(Items from a data source)
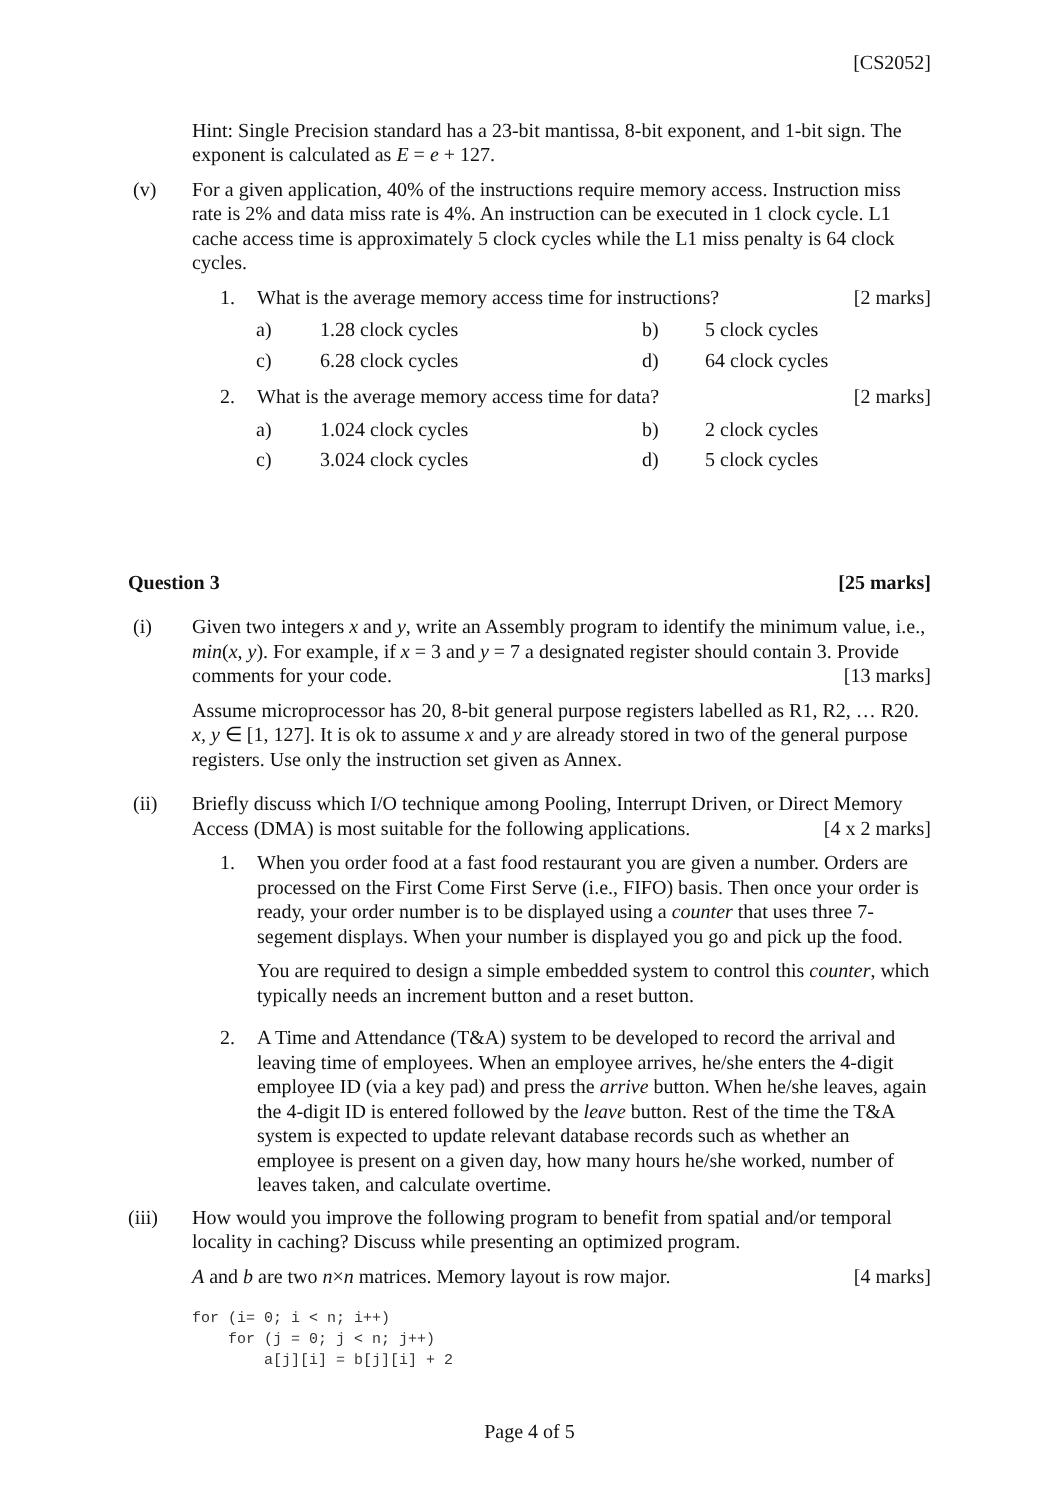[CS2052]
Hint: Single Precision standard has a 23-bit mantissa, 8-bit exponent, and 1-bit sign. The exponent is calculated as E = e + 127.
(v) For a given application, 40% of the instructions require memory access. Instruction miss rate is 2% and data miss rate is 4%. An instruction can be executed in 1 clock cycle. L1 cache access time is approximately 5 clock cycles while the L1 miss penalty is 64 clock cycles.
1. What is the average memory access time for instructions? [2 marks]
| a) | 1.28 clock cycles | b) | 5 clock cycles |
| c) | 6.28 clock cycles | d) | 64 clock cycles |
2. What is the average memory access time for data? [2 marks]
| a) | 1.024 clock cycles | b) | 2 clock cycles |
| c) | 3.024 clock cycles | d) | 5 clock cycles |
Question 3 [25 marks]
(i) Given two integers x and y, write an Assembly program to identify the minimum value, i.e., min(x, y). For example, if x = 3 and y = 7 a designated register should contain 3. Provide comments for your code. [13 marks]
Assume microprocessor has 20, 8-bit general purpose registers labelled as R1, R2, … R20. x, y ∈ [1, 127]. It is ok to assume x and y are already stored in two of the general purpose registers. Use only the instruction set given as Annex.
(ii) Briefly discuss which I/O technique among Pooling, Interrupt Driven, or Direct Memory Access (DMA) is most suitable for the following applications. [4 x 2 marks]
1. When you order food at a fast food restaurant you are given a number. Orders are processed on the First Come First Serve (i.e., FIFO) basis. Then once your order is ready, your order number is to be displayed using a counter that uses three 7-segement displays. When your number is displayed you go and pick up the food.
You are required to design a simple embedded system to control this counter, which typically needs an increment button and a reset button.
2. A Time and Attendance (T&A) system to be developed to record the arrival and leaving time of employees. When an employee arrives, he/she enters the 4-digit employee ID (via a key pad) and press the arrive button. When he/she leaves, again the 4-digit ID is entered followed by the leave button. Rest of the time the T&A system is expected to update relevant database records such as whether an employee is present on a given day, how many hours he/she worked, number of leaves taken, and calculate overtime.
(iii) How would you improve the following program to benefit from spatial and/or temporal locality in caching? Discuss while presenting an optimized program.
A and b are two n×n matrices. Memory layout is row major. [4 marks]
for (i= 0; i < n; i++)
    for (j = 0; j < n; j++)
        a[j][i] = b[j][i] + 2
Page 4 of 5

TASK DETAILS: Which lines of the records contain the word "time"? Copy each of them.

RESPONSE BOX:
(v) For a given application, 40% of the instructions require memory access. Instruction miss rate is 2% and data miss rate is 4%. An instruction can be executed in 1 clock cycle. L1 cache access time is approximately 5 clock cycles while the L1 miss penalty is 64 clock cycles.
1. What is the average memory access time for instructions? [2 marks]
2. What is the average memory access time for data? [2 marks]
2. A Time and Attendance (T&A) system to be developed to record the arrival and leaving time of employees. When an employee arrives, he/she enters the 4-digit employee ID (via a key pad) and press the arrive button. When he/she leaves, again the 4-digit ID is entered followed by the leave button. Rest of the time the T&A system is expected to update relevant database records such as whether an employee is present on a given day, how many hours he/she worked, number of leaves taken, and calculate overtime.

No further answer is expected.